> _RECORDS_
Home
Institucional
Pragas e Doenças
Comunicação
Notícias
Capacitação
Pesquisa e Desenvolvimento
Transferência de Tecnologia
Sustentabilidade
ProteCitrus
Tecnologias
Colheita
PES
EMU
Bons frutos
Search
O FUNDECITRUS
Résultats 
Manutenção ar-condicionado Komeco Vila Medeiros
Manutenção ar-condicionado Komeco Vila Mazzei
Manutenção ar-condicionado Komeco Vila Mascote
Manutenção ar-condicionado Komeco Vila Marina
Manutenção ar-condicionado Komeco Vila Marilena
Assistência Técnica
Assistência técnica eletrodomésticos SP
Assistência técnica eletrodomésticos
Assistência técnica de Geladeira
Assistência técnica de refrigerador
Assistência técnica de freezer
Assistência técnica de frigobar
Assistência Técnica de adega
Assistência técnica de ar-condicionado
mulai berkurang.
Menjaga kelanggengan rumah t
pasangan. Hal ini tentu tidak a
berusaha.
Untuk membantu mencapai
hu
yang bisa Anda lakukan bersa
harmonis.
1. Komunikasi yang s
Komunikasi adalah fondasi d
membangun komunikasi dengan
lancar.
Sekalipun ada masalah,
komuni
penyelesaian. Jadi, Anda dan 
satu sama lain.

---

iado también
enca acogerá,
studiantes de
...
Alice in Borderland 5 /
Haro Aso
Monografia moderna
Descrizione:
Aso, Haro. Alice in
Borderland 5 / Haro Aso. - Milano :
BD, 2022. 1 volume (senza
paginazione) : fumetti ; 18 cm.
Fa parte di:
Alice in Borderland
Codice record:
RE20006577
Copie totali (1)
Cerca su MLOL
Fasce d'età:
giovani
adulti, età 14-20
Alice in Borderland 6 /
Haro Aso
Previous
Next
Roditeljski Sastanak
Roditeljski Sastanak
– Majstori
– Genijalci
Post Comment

> _WHAT TO PRODUCE_
Go through the listing above and pull out each line containing the word "Anda".

> _WRITTEN RESPONSE_
yang bisa Anda lakukan bersa
penyelesaian. Jadi, Anda dan 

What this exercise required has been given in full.